■ Input data ■
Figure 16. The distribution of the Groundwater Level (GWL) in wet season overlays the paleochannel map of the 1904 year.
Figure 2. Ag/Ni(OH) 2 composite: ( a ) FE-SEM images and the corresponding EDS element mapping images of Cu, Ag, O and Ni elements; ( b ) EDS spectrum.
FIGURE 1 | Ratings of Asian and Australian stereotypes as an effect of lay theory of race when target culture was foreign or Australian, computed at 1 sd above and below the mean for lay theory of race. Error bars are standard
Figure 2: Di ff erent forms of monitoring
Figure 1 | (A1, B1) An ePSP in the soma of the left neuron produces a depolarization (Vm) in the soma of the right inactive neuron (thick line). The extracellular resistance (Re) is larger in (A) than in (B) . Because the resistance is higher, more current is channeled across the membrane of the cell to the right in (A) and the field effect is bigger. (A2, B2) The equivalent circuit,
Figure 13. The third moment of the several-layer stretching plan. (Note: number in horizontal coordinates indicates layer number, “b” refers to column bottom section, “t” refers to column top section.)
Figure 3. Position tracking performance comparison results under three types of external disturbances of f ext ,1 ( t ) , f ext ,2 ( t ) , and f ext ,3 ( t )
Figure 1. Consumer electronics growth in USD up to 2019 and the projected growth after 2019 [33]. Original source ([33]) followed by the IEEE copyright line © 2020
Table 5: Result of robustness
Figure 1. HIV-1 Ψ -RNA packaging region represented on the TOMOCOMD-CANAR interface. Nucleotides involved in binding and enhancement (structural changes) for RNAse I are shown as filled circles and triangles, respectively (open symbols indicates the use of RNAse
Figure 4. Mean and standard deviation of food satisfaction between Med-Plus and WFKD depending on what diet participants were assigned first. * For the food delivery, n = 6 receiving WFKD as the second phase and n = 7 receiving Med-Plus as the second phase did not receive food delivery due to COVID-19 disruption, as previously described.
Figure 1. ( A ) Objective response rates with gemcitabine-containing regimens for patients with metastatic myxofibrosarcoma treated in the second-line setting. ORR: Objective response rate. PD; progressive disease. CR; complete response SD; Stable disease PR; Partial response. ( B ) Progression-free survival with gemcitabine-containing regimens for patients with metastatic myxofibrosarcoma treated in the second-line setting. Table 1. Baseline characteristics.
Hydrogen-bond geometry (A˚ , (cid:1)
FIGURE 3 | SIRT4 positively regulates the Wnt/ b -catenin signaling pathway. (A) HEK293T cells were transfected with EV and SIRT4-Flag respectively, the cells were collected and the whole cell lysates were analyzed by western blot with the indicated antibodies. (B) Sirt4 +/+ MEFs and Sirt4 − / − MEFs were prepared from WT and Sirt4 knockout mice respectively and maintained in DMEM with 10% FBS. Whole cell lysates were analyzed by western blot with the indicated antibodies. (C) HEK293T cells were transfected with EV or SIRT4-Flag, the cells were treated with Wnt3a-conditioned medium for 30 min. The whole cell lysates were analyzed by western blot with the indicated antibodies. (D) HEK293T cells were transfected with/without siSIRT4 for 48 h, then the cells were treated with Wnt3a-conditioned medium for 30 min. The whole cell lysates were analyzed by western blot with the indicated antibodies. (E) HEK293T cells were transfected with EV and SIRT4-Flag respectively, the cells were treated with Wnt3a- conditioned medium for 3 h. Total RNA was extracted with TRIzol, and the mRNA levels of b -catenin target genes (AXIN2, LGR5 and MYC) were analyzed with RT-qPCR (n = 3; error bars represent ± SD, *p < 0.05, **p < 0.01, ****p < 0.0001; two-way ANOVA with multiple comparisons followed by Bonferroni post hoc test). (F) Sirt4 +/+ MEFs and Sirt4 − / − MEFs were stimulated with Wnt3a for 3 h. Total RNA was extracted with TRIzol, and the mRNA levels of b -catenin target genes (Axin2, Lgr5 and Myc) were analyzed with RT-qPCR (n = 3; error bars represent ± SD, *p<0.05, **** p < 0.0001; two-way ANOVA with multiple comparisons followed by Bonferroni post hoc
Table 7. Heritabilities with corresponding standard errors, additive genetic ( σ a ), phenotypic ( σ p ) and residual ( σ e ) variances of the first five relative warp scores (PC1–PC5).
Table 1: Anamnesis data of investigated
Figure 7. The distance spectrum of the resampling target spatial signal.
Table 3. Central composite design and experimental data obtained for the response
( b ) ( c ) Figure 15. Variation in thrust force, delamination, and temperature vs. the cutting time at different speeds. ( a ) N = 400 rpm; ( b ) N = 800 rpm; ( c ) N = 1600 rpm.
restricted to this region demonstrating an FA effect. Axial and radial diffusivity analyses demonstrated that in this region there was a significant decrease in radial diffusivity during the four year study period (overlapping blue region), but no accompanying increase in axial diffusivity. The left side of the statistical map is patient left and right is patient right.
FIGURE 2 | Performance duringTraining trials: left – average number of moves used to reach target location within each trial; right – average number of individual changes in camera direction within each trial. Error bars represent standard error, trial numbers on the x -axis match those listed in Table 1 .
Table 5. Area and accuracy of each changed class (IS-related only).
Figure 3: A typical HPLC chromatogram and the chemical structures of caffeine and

■ Exercise brief ■
From the data above, copy each line exactly.

■ Answer space ■
Figure 16. The distribution of the Groundwater Level (GWL) in wet season overlays the paleochannel map of the 1904 year.
Figure 2. Ag/Ni(OH) 2 composite: ( a ) FE-SEM images and the corresponding EDS element mapping images of Cu, Ag, O and Ni elements; ( b ) EDS spectrum.
FIGURE 1 | Ratings of Asian and Australian stereotypes as an effect of lay theory of race when target culture was foreign or Australian, computed at 1 sd above and below the mean for lay theory of race. Error bars are standard
Figure 2: Di ff erent forms of monitoring
Figure 1 | (A1, B1) An ePSP in the soma of the left neuron produces a depolarization (Vm) in the soma of the right inactive neuron (thick line). The extracellular resistance (Re) is larger in (A) than in (B) . Because the resistance is higher, more current is channeled across the membrane of the cell to the right in (A) and the field effect is bigger. (A2, B2) The equivalent circuit,
Figure 13. The third moment of the several-layer stretching plan. (Note: number in horizontal coordinates indicates layer number, “b” refers to column bottom section, “t” refers to column top section.)
Figure 3. Position tracking performance comparison results under three types of external disturbances of f ext ,1 ( t ) , f ext ,2 ( t ) , and f ext ,3 ( t )
Figure 1. Consumer electronics growth in USD up to 2019 and the projected growth after 2019 [33]. Original source ([33]) followed by the IEEE copyright line © 2020
Table 5: Result of robustness
Figure 1. HIV-1 Ψ -RNA packaging region represented on the TOMOCOMD-CANAR interface. Nucleotides involved in binding and enhancement (structural changes) for RNAse I are shown as filled circles and triangles, respectively (open symbols indicates the use of RNAse
Figure 4. Mean and standard deviation of food satisfaction between Med-Plus and WFKD depending on what diet participants were assigned first. * For the food delivery, n = 6 receiving WFKD as the second phase and n = 7 receiving Med-Plus as the second phase did not receive food delivery due to COVID-19 disruption, as previously described.
Figure 1. ( A ) Objective response rates with gemcitabine-containing regimens for patients with metastatic myxofibrosarcoma treated in the second-line setting. ORR: Objective response rate. PD; progressive disease. CR; complete response SD; Stable disease PR; Partial response. ( B ) Progression-free survival with gemcitabine-containing regimens for patients with metastatic myxofibrosarcoma treated in the second-line setting. Table 1. Baseline characteristics.
Hydrogen-bond geometry (A˚ , (cid:1)
FIGURE 3 | SIRT4 positively regulates the Wnt/ b -catenin signaling pathway. (A) HEK293T cells were transfected with EV and SIRT4-Flag respectively, the cells were collected and the whole cell lysates were analyzed by western blot with the indicated antibodies. (B) Sirt4 +/+ MEFs and Sirt4 − / − MEFs were prepared from WT and Sirt4 knockout mice respectively and maintained in DMEM with 10% FBS. Whole cell lysates were analyzed by western blot with the indicated antibodies. (C) HEK293T cells were transfected with EV or SIRT4-Flag, the cells were treated with Wnt3a-conditioned medium for 30 min. The whole cell lysates were analyzed by western blot with the indicated antibodies. (D) HEK293T cells were transfected with/without siSIRT4 for 48 h, then the cells were treated with Wnt3a-conditioned medium for 30 min. The whole cell lysates were analyzed by western blot with the indicated antibodies. (E) HEK293T cells were transfected with EV and SIRT4-Flag respectively, the cells were treated with Wnt3a- conditioned medium for 3 h. Total RNA was extracted with TRIzol, and the mRNA levels of b -catenin target genes (AXIN2, LGR5 and MYC) were analyzed with RT-qPCR (n = 3; error bars represent ± SD, *p < 0.05, **p < 0.01, ****p < 0.0001; two-way ANOVA with multiple comparisons followed by Bonferroni post hoc test). (F) Sirt4 +/+ MEFs and Sirt4 − / − MEFs were stimulated with Wnt3a for 3 h. Total RNA was extracted with TRIzol, and the mRNA levels of b -catenin target genes (Axin2, Lgr5 and Myc) were analyzed with RT-qPCR (n = 3; error bars represent ± SD, *p<0.05, **** p < 0.0001; two-way ANOVA with multiple comparisons followed by Bonferroni post hoc
Table 7. Heritabilities with corresponding standard errors, additive genetic ( σ a ), phenotypic ( σ p ) and residual ( σ e ) variances of the first five relative warp scores (PC1–PC5).
Table 1: Anamnesis data of investigated
Figure 7. The distance spectrum of the resampling target spatial signal.
Table 3. Central composite design and experimental data obtained for the response
( b ) ( c ) Figure 15. Variation in thrust force, delamination, and temperature vs. the cutting time at different speeds. ( a ) N = 400 rpm; ( b ) N = 800 rpm; ( c ) N = 1600 rpm.
restricted to this region demonstrating an FA effect. Axial and radial diffusivity analyses demonstrated that in this region there was a significant decrease in radial diffusivity during the four year study period (overlapping blue region), but no accompanying increase in axial diffusivity. The left side of the statistical map is patient left and right is patient right.
FIGURE 2 | Performance duringTraining trials: left – average number of moves used to reach target location within each trial; right – average number of individual changes in camera direction within each trial. Error bars represent standard error, trial numbers on the x -axis match those listed in Table 1 .
Table 5. Area and accuracy of each changed class (IS-related only).
Figure 3: A typical HPLC chromatogram and the chemical structures of caffeine and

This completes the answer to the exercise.